WHAT IS EXPECTED — Copy the whole listing below line for line, changing nothing.

GIVEN RECORDS —
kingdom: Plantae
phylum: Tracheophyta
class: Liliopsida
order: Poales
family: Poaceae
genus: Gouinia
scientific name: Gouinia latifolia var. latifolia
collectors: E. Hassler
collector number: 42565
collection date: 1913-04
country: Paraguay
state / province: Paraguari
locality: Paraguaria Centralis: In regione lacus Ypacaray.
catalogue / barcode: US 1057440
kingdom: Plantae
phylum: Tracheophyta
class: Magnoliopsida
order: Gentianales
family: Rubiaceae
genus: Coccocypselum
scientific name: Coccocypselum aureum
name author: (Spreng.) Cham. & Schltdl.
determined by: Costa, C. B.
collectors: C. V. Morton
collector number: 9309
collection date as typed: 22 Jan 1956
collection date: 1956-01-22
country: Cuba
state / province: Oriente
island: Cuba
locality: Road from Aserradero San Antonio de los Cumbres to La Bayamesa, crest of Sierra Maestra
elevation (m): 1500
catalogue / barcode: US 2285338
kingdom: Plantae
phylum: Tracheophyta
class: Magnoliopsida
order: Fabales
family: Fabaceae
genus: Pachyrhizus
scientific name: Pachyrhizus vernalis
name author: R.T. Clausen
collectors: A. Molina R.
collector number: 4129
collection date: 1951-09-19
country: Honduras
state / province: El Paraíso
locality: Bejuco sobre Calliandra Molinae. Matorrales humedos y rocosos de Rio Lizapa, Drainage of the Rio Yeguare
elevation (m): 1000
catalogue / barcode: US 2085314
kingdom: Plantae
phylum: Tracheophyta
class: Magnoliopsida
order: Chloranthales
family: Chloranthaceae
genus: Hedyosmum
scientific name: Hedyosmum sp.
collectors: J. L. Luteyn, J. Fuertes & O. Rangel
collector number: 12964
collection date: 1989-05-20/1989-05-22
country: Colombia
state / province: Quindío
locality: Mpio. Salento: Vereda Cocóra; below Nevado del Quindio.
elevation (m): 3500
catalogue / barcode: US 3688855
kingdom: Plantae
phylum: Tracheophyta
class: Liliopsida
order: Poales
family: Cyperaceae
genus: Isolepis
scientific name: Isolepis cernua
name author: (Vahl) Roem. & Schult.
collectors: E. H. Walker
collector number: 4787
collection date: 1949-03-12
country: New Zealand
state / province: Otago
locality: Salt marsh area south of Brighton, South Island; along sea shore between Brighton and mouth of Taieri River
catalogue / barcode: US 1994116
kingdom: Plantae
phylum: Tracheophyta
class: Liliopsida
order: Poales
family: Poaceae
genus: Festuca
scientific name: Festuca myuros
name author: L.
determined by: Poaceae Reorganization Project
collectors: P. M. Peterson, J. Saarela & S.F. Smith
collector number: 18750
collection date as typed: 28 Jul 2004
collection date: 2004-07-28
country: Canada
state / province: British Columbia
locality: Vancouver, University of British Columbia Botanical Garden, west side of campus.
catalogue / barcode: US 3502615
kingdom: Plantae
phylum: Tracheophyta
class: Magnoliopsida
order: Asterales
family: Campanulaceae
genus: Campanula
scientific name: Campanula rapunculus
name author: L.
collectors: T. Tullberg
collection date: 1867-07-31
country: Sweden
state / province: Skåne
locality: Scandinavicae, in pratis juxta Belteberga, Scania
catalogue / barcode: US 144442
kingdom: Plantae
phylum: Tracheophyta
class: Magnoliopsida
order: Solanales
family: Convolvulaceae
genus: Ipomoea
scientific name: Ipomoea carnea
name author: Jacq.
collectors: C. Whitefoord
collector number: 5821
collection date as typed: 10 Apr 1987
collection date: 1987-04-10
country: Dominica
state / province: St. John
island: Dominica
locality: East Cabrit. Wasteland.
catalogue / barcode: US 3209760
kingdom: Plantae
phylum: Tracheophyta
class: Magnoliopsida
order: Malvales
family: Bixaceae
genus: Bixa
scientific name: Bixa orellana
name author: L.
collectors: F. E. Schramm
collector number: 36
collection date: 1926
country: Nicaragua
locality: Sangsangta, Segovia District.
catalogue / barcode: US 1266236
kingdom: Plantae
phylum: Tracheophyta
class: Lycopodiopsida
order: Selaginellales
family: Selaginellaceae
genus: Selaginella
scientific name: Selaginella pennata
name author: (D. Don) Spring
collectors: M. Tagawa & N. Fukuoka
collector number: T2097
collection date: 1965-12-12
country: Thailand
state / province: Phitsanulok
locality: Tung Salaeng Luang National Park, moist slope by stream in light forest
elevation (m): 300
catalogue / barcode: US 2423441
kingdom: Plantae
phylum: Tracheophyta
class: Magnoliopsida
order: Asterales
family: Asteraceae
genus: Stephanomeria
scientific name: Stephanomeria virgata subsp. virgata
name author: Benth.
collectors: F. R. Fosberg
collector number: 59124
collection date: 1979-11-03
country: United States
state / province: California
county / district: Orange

EXERCISE OUTPUT —
kingdom: Plantae
phylum: Tracheophyta
class: Liliopsida
order: Poales
family: Poaceae
genus: Gouinia
scientific name: Gouinia latifolia var. latifolia
collectors: E. Hassler
collector number: 42565
collection date: 1913-04
country: Paraguay
state / province: Paraguari
locality: Paraguaria Centralis: In regione lacus Ypacaray.
catalogue / barcode: US 1057440
kingdom: Plantae
phylum: Tracheophyta
class: Magnoliopsida
order: Gentianales
family: Rubiaceae
genus: Coccocypselum
scientific name: Coccocypselum aureum
name author: (Spreng.) Cham. & Schltdl.
determined by: Costa, C. B.
collectors: C. V. Morton
collector number: 9309
collection date as typed: 22 Jan 1956
collection date: 1956-01-22
country: Cuba
state / province: Oriente
island: Cuba
locality: Road from Aserradero San Antonio de los Cumbres to La Bayamesa, crest of Sierra Maestra
elevation (m): 1500
catalogue / barcode: US 2285338
kingdom: Plantae
phylum: Tracheophyta
class: Magnoliopsida
order: Fabales
family: Fabaceae
genus: Pachyrhizus
scientific name: Pachyrhizus vernalis
name author: R.T. Clausen
collectors: A. Molina R.
collector number: 4129
collection date: 1951-09-19
country: Honduras
state / province: El Paraíso
locality: Bejuco sobre Calliandra Molinae. Matorrales humedos y rocosos de Rio Lizapa, Drainage of the Rio Yeguare
elevation (m): 1000
catalogue / barcode: US 2085314
kingdom: Plantae
phylum: Tracheophyta
class: Magnoliopsida
order: Chloranthales
family: Chloranthaceae
genus: Hedyosmum
scientific name: Hedyosmum sp.
collectors: J. L. Luteyn, J. Fuertes & O. Rangel
collector number: 12964
collection date: 1989-05-20/1989-05-22
country: Colombia
state / province: Quindío
locality: Mpio. Salento: Vereda Cocóra; below Nevado del Quindio.
elevation (m): 3500
catalogue / barcode: US 3688855
kingdom: Plantae
phylum: Tracheophyta
class: Liliopsida
order: Poales
family: Cyperaceae
genus: Isolepis
scientific name: Isolepis cernua
name author: (Vahl) Roem. & Schult.
collectors: E. H. Walker
collector number: 4787
collection date: 1949-03-12
country: New Zealand
state / province: Otago
locality: Salt marsh area south of Brighton, South Island; along sea shore between Brighton and mouth of Taieri River
catalogue / barcode: US 1994116
kingdom: Plantae
phylum: Tracheophyta
class: Liliopsida
order: Poales
family: Poaceae
genus: Festuca
scientific name: Festuca myuros
name author: L.
determined by: Poaceae Reorganization Project
collectors: P. M. Peterson, J. Saarela & S.F. Smith
collector number: 18750
collection date as typed: 28 Jul 2004
collection date: 2004-07-28
country: Canada
state / province: British Columbia
locality: Vancouver, University of British Columbia Botanical Garden, west side of campus.
catalogue / barcode: US 3502615
kingdom: Plantae
phylum: Tracheophyta
class: Magnoliopsida
order: Asterales
family: Campanulaceae
genus: Campanula
scientific name: Campanula rapunculus
name author: L.
collectors: T. Tullberg
collection date: 1867-07-31
country: Sweden
state / province: Skåne
locality: Scandinavicae, in pratis juxta Belteberga, Scania
catalogue / barcode: US 144442
kingdom: Plantae
phylum: Tracheophyta
class: Magnoliopsida
order: Solanales
family: Convolvulaceae
genus: Ipomoea
scientific name: Ipomoea carnea
name author: Jacq.
collectors: C. Whitefoord
collector number: 5821
collection date as typed: 10 Apr 1987
collection date: 1987-04-10
country: Dominica
state / province: St. John
island: Dominica
locality: East Cabrit. Wasteland.
catalogue / barcode: US 3209760
kingdom: Plantae
phylum: Tracheophyta
class: Magnoliopsida
order: Malvales
family: Bixaceae
genus: Bixa
scientific name: Bixa orellana
name author: L.
collectors: F. E. Schramm
collector number: 36
collection date: 1926
country: Nicaragua
locality: Sangsangta, Segovia District.
catalogue / barcode: US 1266236
kingdom: Plantae
phylum: Tracheophyta
class: Lycopodiopsida
order: Selaginellales
family: Selaginellaceae
genus: Selaginella
scientific name: Selaginella pennata
name author: (D. Don) Spring
collectors: M. Tagawa & N. Fukuoka
collector number: T2097
collection date: 1965-12-12
country: Thailand
state / province: Phitsanulok
locality: Tung Salaeng Luang National Park, moist slope by stream in light forest
elevation (m): 300
catalogue / barcode: US 2423441
kingdom: Plantae
phylum: Tracheophyta
class: Magnoliopsida
order: Asterales
family: Asteraceae
genus: Stephanomeria
scientific name: Stephanomeria virgata subsp. virgata
name author: Benth.
collectors: F. R. Fosberg
collector number: 59124
collection date: 1979-11-03
country: United States
state / province: California
county / district: Orange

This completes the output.